- Associated Press - Sunday, September 2, 2012

LOS ANGELES (AP) - Hal David was a man of simple words.

A writer by trade _ and a journalist by education _ David had a knack for encapsulating love, earnestness and a wry sense of humor into a melody that was just a few minutes long. “Wishin’ and Hopin’,” the 1960s earworm he wrote with Burt Bacharach, was a rhyming how-to for gals looking to snag a man. With a wink, it snagged a new generation of fans when it opened the 1997 Julia Roberts film “My Best Friend’s Wedding.”

Through theater, film and TV, David’s songs transcended the time they were written to become classics. With Bacharach, he was one of the most successful songwriting teams in modern history.

The 91-year-old, who died Saturday of complications from a stroke four days earlier in Los Angeles, “always had a song in his head,” said his wife, Eunice David. Even at the end, “he was always writing notes, or asking me to take a note down, so he wouldn’t forget a lyric.”

Bacharach and David’s hits included “Raindrops Keep Fallin’ On My Head” and “(They Long to Be) Close to You.” Many of the top acts of their time, from Barbra Streisand to Frank Sinatra and Aretha Franklin, recorded their music.

But the collaboration for which they were best known came in 1962, when they began writing for a young singer named Dionne Warwick.

Warwick’s versatile voice could convey the emotion of David’s lyrics and handle the changing patterns of Bacharach’s melodies. Together the trio created a chain of hits: “Don’t Make Me Over,” “Walk On By,” “I Say a Little Prayer,” “Do You Know the Way to San Jose,” “Always Something There to Remind Me” (which later was a hit for the 1980s synth pop band Naked Eyes), among others.

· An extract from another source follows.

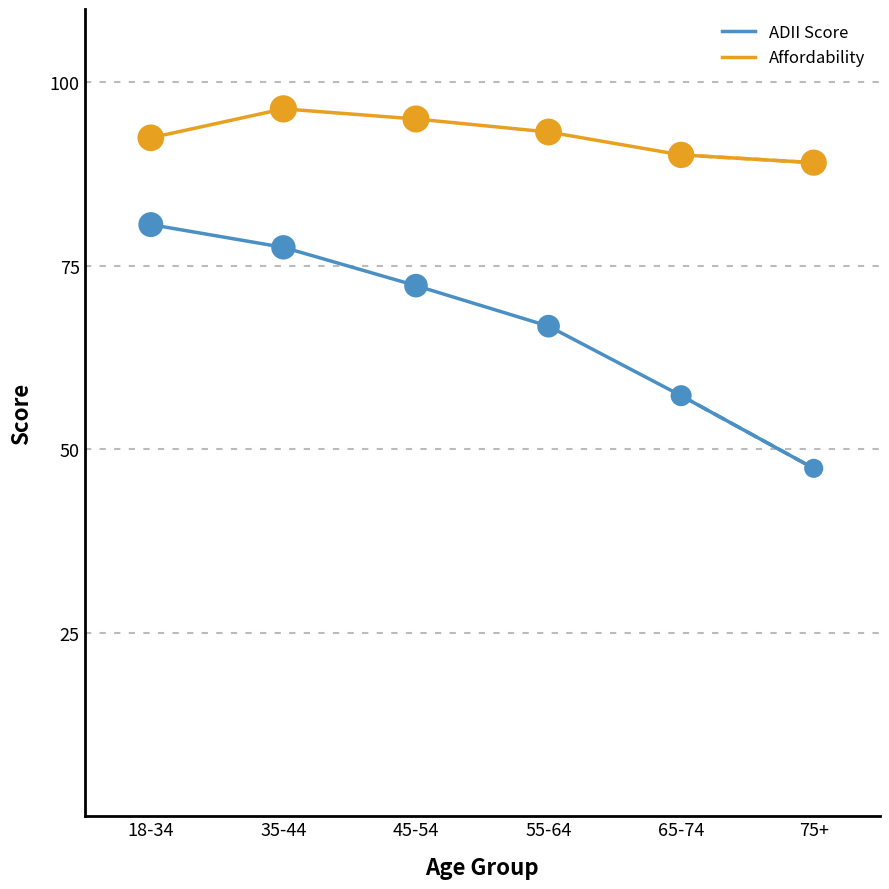

Which series has the widest spread of values?

ADII Score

They were a “triangle marriage that worked,” Warwick wrote in her memoir, “My Life, As I See It.” Bacharach was “the handsome one,” and David was level-headed _ a “thoughtful, gentle, sincere” man _ Warwick wrote.

Ever the writer (he studied journalism at New York University), David said in a 1999 interview that he thought of songwriting as telling a narrative.

“The songs should be like a little film, told in three or four minutes. Try to say things as simply as possible, which is probably the most difficult thing to do,” he said.

The New York-based writer often flew to Los Angeles, where he and Bacharach holed up for weeks of intense songwriting. They also conferred by telephone, a method that birthed “I Say a Little Prayer.”

When a song went nowhere, they stuck it in a desk drawer and left it there for months.

In a brief essay on his website, David recalled having an idea for a song for “at least two years before showing it to Burt.”

“I was stuck,” he wrote. “I kept thinking of lines like, `Lord, we don’t need planes that fly higher or faster …’ and they all seemed wrong. Why, I didn’t know. But the idea stayed with me.

“Then, one day, I thought of, `Lord, we don’t need another mountain,’ and all at once I knew how the lyric should be written. Things like planes and trains and cars are manmade, and things like mountains and rivers and valleys are created by someone or something we call God. There was now a oneness of idea and language instead of a conflict. It had taken me two years to put my finger on it.”